Ø The Reserve Bank of India (“RBI”) vide a press release dated 27th March, 2020 has directed all commercial banks (including regional rural banks, small finance banks and local area banks), co-operative banks, all-India Financial Institutions, and NBFCs (including housing finance companies and micro-finance institutions) to allow a moratorium of three months on payment of instalments in respect of all term loans outstanding as on March 1, 2020. Further, in respect of working capital facilities sanctioned in the form of cash credit/overdraft, lending institutions have been permitted to allow a deferment of three months on payment of interest in respect of all such facilities outstanding as on March 1, 2020. It has also been clarified that moratorium/deferment provided will not result in asset classification downgrade.

As per the statement of the Governor (RBI) dated 17th April, 2020, it has been decided that in respect of all accounts for which lending institutions decide to grant moratorium or deferment, and which were standard as on March 1, 2020, the 90-day NPA norm will exclude the moratorium period. Further, the RBI allowed non-bank financial companies to extend the date for commencement of commercial operations (DCCO) for loans given to commercial real estate by additional one year,  over and above the one-year extension permitted in normal course, without considering it as restructuring. Banks had been directed to provide similar relief earlier.

Ø The Securities Exchange Board of India vide a circular dated 23rd March, 2020 has extended the due date for regulatory filings and compliances for Real Estate Investment Trusts and Infrastructure Investment Trusts for the period ending March 31, 2020 by one  month  over  and  above  the  timelines,  prescribed  under SEBI  (Infrastructure Investment  Trusts)  Regulations,  2014 (InvIT  Regulations) and  SEBI  (Real  estate Investment  Trusts)  Regulations,  2014 (REIT  Regulations) and  circulars  issued thereunder.

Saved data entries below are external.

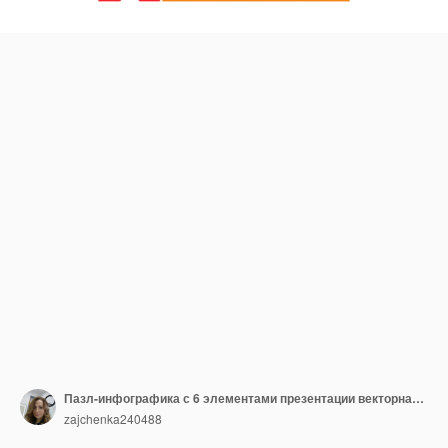
Пазл-инфографика с 6 элементами презентации векторная иллюстрация Шаблон для веб-сайта
zajchenka240488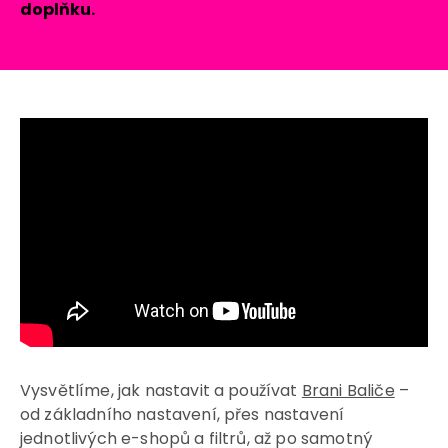
doplňku.
Vysvětlíme, jak nastavit a používat
Brani Baliče
–
od základního nastavení, přes nastavení
jednotlivých e-shopů a filtrů, až po samotný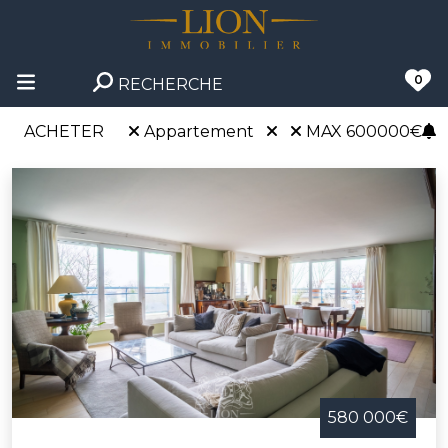
0
RECHERCHE
ACHETER
Appartement
MAX 600000€
580 000€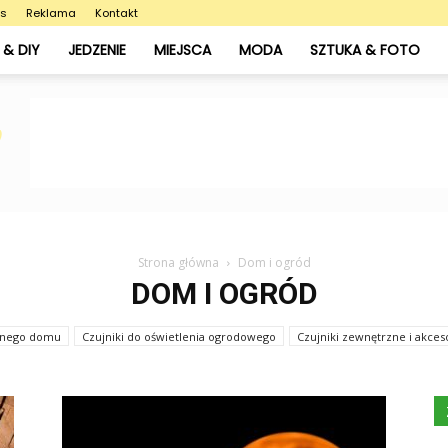
as
Reklama
Kontakt
& DIY
JEDZENIE
MIEJSCA
MODA
SZTUKA & FOTO
Strona główna
Dom i ogród
DOM I OGRÓD
ntnego domu
Czujniki do oświetlenia ogrodowego
Czujniki zewnętrzne i akces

Relaxation on Construction activities

 

By an Order dated 15th April, 2020, the Ministry of Home Affairs has issued detailed guidelines for allowing certain additional activities to be undertaken from 20th Aril, 2020 in non – containment zones (containment zones are required to be demarcated by the respective States and Union Territories) across India, subject to all preparatory arrangements with regard to social distancing being implemented. One of these additional activities include certain construction activities which are as follows:

Ø Construction of roads,  irrigation    projects,   buildings   and  all  kinds  of industrial projects,  including   MSMEs,  in  rural  areas,  i.e.,   outside the limits  of municipal corporations   and municipalities;    and  all  kinds  of projects in industrial  estates.

Ø Construction of renewable energy projects.

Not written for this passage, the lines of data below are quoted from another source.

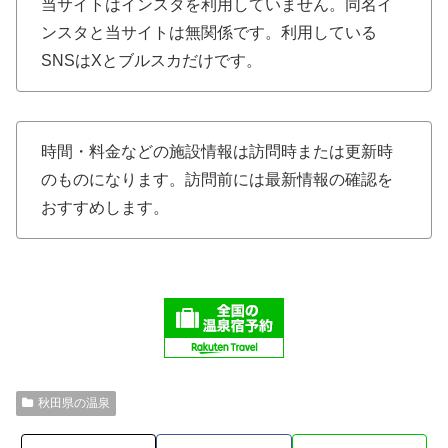
当サイトはインスタを利用していません。同名イ
ンスタと当サイトは無関係です。利用している
SNSはXとブルスカだけです。
時間・料金などの施設情報は訪問時または更新時
のものになります。訪問前には最新情報の確認を
おすすめします。
秋田県の温泉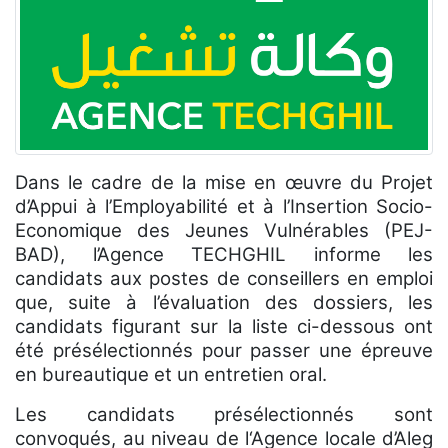
Dans le cadre de la mise en œuvre du Projet
d’Appui à l’Employabilité et à l’Insertion Socio-
Economique des Jeunes Vulnérables (PEJ-
BAD), l’Agence TECHGHIL informe les
candidats aux postes de conseillers en emploi
que, suite à l’évaluation des dossiers, les
candidats figurant sur la liste ci-dessous ont
été présélectionnés pour passer une épreuve
en bureautique et un entretien oral.
Les candidats présélectionnés sont
convoqués, au niveau de l‘Agence locale d’Aleg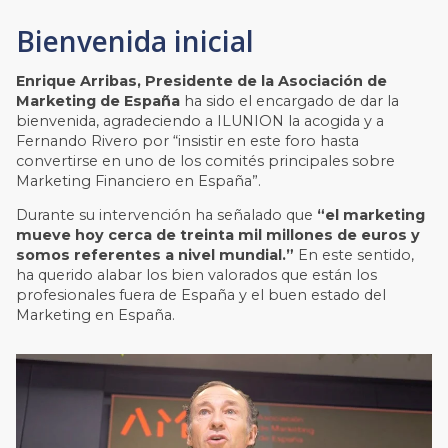
Bienvenida inicial
Enrique Arribas, Presidente de la Asociación de
Marketing de España
ha sido el encargado de dar la
bienvenida, agradeciendo a ILUNION la acogida y a
Fernando Rivero por “insistir en este foro hasta
convertirse en uno de los comités principales sobre
Marketing Financiero en España”.
Durante su intervención ha señalado que
“el marketing
mueve hoy cerca de treinta mil millones de euros y
somos referentes a nivel mundial.”
En este sentido,
ha querido alabar los bien valorados que están los
profesionales fuera de España y el buen estado del
Marketing en España.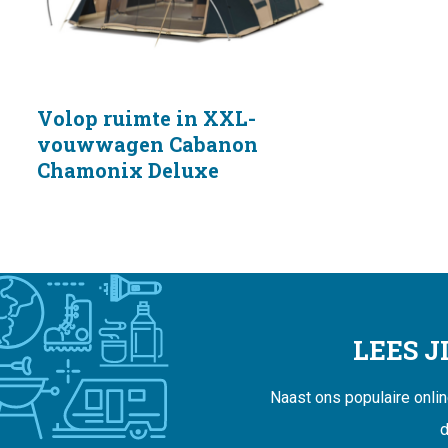
Volop ruimte in XXL-
vouwwagen Cabanon
Chamonix Deluxe
LEES 
Naast ons populaire onli
d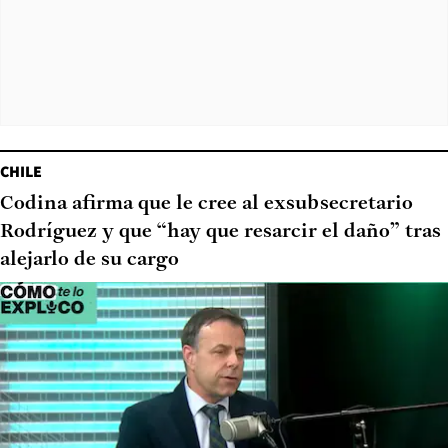
CHILE
Codina afirma que le cree al exsubsecretario
Rodríguez y que “hay que resarcir el daño” tras
alejarlo de su cargo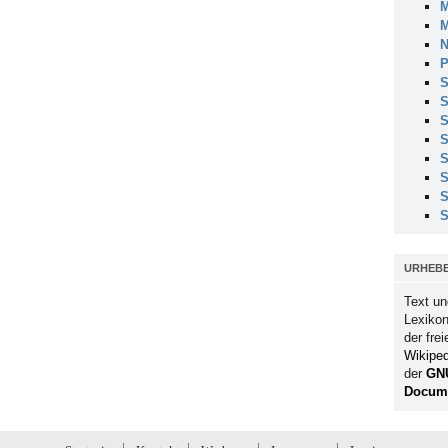
M
M
N
P
S
S
S
S
S
S
S
S
URHEB
Text un
Lexikon
der fre
Wikiped
der
GN
Docume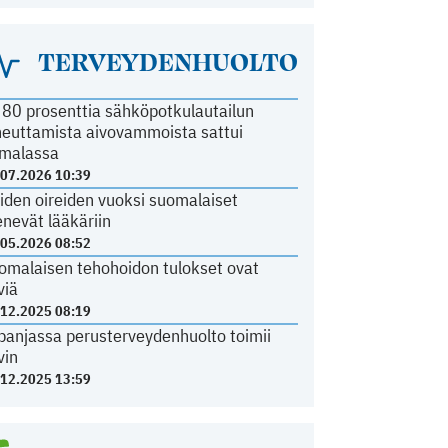
TERVEYDENHUOLTO
i 80 prosenttia sähköpotkulautailun
heuttamista aivovammoista sattui
malassa
.07.2026 10:39
iden oireiden vuoksi suomalaiset
nevät lääkäriin
.05.2026 08:52
omalaisen tehohoidon tulokset ovat
viä
.12.2025 08:19
panjassa perusterveydenhuolto toimii
vin
.12.2025 13:59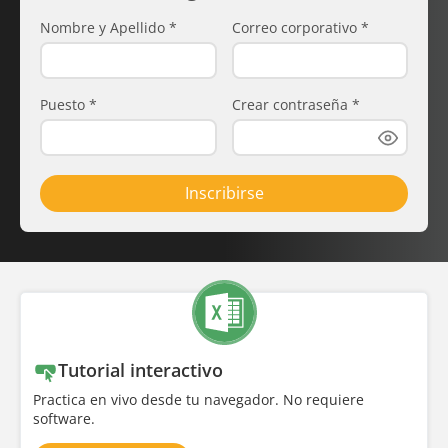
Nombre y Apellido
*
Correo corporativo
*
Puesto
*
Crear contraseña
*
Inscribirse
Tutorial interactivo
Practica en vivo desde tu navegador. No requiere
software.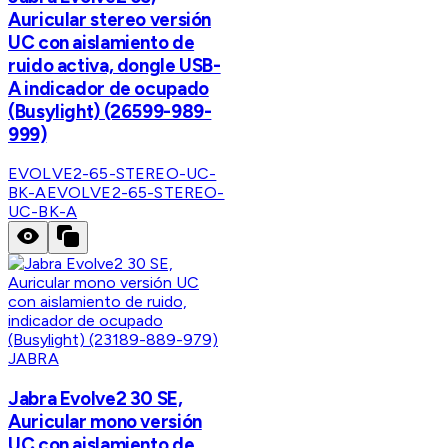
Auricular stereo versión
UC con aislamiento de
ruido activa, dongle USB-
A indicador de ocupado
(Busylight) (26599-989-
999)
EVOLVE2-65-STEREO-UC-
BK-A
EVOLVE2-65-STEREO-
UC-BK-A
JABRA
Jabra Evolve2 30 SE,
Auricular mono versión
UC con aislamiento de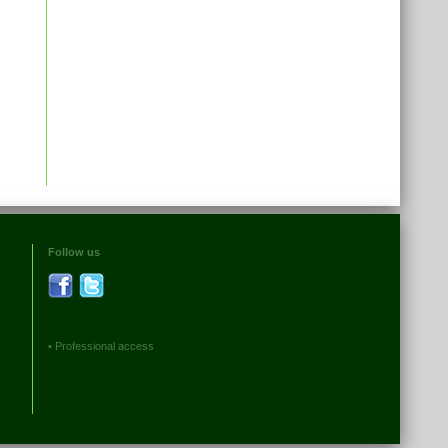
Follow us
•
Professional access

Ø Continuation of works  in  construction   projects,  within  the limits  of municipal corporations and municipalities,  where workers  are available   on site and  no workers are required  to be brought in  from outside  (in  situ  construction).

Each State and Union Territory in the country will decide in which areas and to what extent the above activities can be allowed. However, this may relieve some pressure from the real estate sector. It remains to be seen whether real estate hotspots like Mumbai, Delhi and Bangalore will be permitted to allow construction activities considering that they are Covid-19 hotspots as well.

As can be seen from the above discussion, the situation with respect to Covid -19  is dynamic, and the real estate sector paradigm is bound to change as a result. Therefore, we will keep you updated in case of any further decisions, measures, notifications by the Government and other authorities with respect to the real estate sector.